WHAT TO WORK ON: Every line containing the string "Vila" is to be copied from the records.

[Excerpts from a dataset]
= = = =
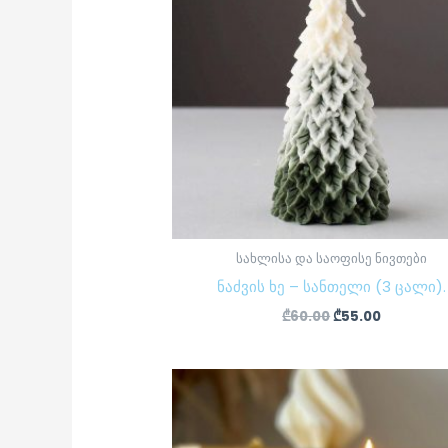
სახლისა და საოფისე ნივთები
ნაძვის ხე – სანთელი (3 ცალი).
₾
60.00
₾
55.00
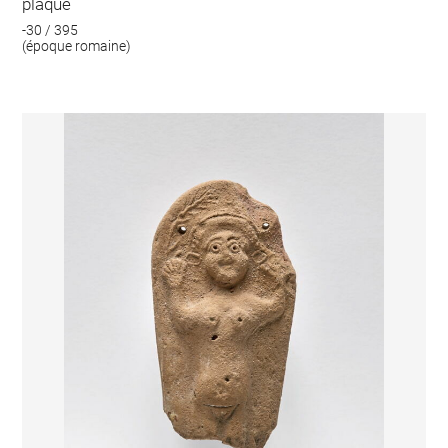
plaque
-30 / 395
(époque romaine)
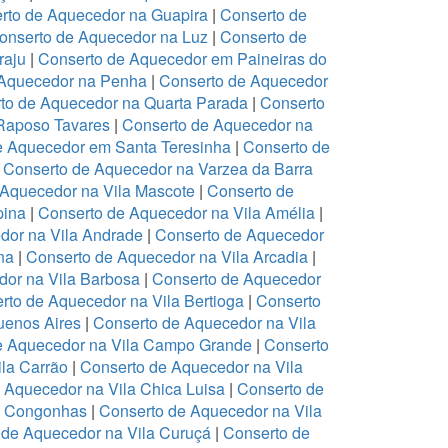
rto de Aquecedor na Guapira
|
Conserto de
onserto de Aquecedor na Luz
|
Conserto de
raju
|
Conserto de Aquecedor em Paineiras do
 Aquecedor na Penha
|
Conserto de Aquecedor
to de Aquecedor na Quarta Parada
|
Conserto
Raposo Tavares
|
Conserto de Aquecedor na
e Aquecedor em Santa Teresinha
|
Conserto de
|
Conserto de Aquecedor na Varzea da Barra
 Aquecedor na Vila Mascote
|
Conserto de
pina
|
Conserto de Aquecedor na Vila Amélia
|
dor na Vila Andrade
|
Conserto de Aquecedor
na
|
Conserto de Aquecedor na Vila Arcadia
|
dor na Vila Barbosa
|
Conserto de Aquecedor
rto de Aquecedor na Vila Bertioga
|
Conserto
uenos Aires
|
Conserto de Aquecedor na Vila
e Aquecedor na Vila Campo Grande
|
Conserto
la Carrão
|
Conserto de Aquecedor na Vila
 Aquecedor na Vila Chica Luisa
|
Conserto de
a Congonhas
|
Conserto de Aquecedor na Vila
 de Aquecedor na Vila Curuçá
|
Conserto de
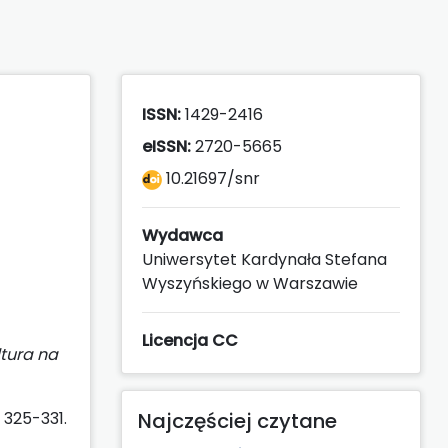
ISSN:
1429-2416
eISSN:
2720-5665
10.21697/snr
Wydawca
Uniwersytet Kardynała Stefana
Wyszyńskiego w Warszawie
Licencja CC
ltura na
. 325-331.
Najczęściej czytane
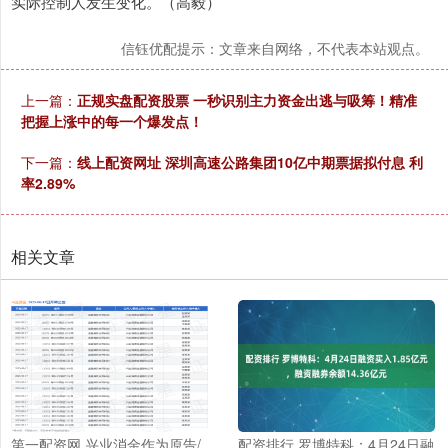
实际控制人发生变化。（高毅）
信钰优配提示：文章来自网络，不代表本站观点。
上一篇：
正规实盘配资股票 一秒识别主力资金出逃与吸筹！精准
把握上涨中的每一个爆发点！
下一篇：
线上配资网址 深圳高速公路集团10亿中期票据拟付息 利
率2.89%
相关文章
第一配资网 兴业消金作为原告/
配资排行 罗博特科：4月24日融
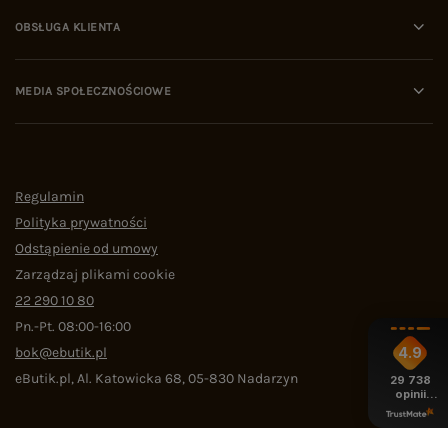
OBSŁUGA KLIENTA
MEDIA SPOŁECZNOŚCIOWE
Regulamin
Polityka prywatności
Odstąpienie od umowy
Zarządzaj plikami cookie
22 290 10 80
Pn.-Pt. 08:00-16:00
bok@ebutik.pl
4.9
eButik.pl
,
Al. Katowicka 68
,
05-830
Nadarzyn
29 738
opinii
z całego
okresu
= = = =
TASK RESULT:
 Aquecedor na Vila Mascote
Conserto de Aquecedor na Vila Amélia
dor na Vila Andrade
Conserto de Aquecedor na Vila Arcadia
dor na Vila Barbosa
rto de Aquecedor na Vila Bertioga
Conserto de Aquecedor na Vila
e Aquecedor na Vila Campo Grande
Conserto de Aquecedor na Vila
 Aquecedor na Vila Chica Luisa
Conserto de Aquecedor na Vila
 de Aquecedor na Vila Curuçá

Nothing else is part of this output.